Segregation of sebaceous adenoma on histological grounds is required from lesions demonstrating a clear cytoplasm on routine haematoxylin and eosin staining such as clear cell variations of eccrine, melanocytic, keratinocytic and xanthomatous conditions or adjunctive lesions with sebaceous differentiation. Metastatic tumefaction as described with renal cell carcinoma also mandates a histological demarcation. Characteristically, clear cells with multi-vacuolated cytoplasm and crenated nuclei or mature sebaceous cells in conjunction with basaloid germinative cells are discerned on histology, although immune stains can be adopted for diagnosis in challenging circumstances. Sebaceous adenoma requires distinction from conditions such as sebaceous hyperplasia, sebaceous carcinoma and adjunctive disorders with sebaceous differentiation [8,9]. Contingent to the association of sebaceous adenoma with the familial Muir-Torre syndrome, subjects require an evaluation for enunciation of additional syndromes of inheritance. Apart from aforesaid Muir-Torre syndrome, sebaceous adenomas exhibiting papules or nodules on the face or body require a demarcation from inherited syndromes such as Birt-Hogg-Dube syndrome, Cowden’s syndrome, tuberous sclerosis, Brooke-Spiegler syndrome and Gorlin’s syndrome. Segregation of basal cell carcinoma and neoplasm with sebaceous differentiation can be achieved by immune reactions of Epithelial membrane antigen (EMA) and Ber Ep4 [2,3]. Additionally, basal cell carcinoma morphologically exhibits a predominant peripheral palisading, configuration of clefts surrounding the tumour lobules and incidental sebaceous differentiation. Epithelial membrane antigen (EMA) is immune reactive in sebaceous neoplasm whereas basal cell carcinoma are immune non-reactive.
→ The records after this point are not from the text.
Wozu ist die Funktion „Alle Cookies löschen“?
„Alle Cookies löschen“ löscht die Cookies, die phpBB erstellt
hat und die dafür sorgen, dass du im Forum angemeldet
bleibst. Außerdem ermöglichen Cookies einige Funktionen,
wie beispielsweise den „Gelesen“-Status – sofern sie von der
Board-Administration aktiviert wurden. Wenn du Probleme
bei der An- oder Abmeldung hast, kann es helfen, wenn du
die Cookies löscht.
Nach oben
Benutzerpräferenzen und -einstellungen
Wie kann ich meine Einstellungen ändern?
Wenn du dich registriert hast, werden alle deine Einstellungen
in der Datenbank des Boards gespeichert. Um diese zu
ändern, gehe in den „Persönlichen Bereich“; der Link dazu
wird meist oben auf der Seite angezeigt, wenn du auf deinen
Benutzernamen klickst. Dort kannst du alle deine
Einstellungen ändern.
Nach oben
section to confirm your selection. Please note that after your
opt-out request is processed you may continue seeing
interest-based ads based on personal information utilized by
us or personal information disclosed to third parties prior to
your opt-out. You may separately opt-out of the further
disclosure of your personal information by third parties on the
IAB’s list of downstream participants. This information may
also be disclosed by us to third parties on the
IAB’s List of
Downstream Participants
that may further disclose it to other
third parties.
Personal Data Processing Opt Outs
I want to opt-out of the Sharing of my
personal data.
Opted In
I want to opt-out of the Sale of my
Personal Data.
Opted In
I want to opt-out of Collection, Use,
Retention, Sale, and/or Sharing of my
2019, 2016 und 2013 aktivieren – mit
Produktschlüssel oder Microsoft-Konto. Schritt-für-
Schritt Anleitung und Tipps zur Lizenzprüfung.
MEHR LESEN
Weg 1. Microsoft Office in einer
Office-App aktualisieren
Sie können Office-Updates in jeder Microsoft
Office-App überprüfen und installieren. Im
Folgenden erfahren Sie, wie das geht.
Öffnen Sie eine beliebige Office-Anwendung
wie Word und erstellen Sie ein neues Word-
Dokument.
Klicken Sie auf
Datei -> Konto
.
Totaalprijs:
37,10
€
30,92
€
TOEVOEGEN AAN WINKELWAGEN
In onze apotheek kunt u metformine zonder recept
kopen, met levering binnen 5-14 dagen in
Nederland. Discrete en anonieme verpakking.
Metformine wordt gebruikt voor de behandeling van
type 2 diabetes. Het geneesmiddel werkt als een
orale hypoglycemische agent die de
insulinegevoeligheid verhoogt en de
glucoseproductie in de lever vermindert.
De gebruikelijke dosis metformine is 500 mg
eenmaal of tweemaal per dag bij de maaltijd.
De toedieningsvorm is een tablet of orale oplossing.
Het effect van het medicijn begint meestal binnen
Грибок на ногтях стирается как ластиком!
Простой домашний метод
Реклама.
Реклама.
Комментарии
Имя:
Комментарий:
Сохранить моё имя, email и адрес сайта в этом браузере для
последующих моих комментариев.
Nodular variant of basal cell carcinoma are moderately or intensely reactive for Ber Ep4 whereas sebaceous tumours are nonreactive [9,10].

Conclusion

Therapeutic alleviation of cutaneous manifestations of inherited syndromes associated with sebaceous adenomas or adjunctive sebaceous neoplasm can be challenging on account of innumerable lesions and concomitant cosmetic disfigurement. Sebaceous adenoma is adequately managed by a comprehensive surgical excision which results in a minimalistic tumour reoccurrence rate. Surgical excision and cryotherapy can be employed in compliant subjects. Comprehensive extirpation of the essentially benign sebaceous adenoma is advocated by conservative surgical elimination. Verbal reassurance can be adopted for managing multiple, benign lesions [10,11].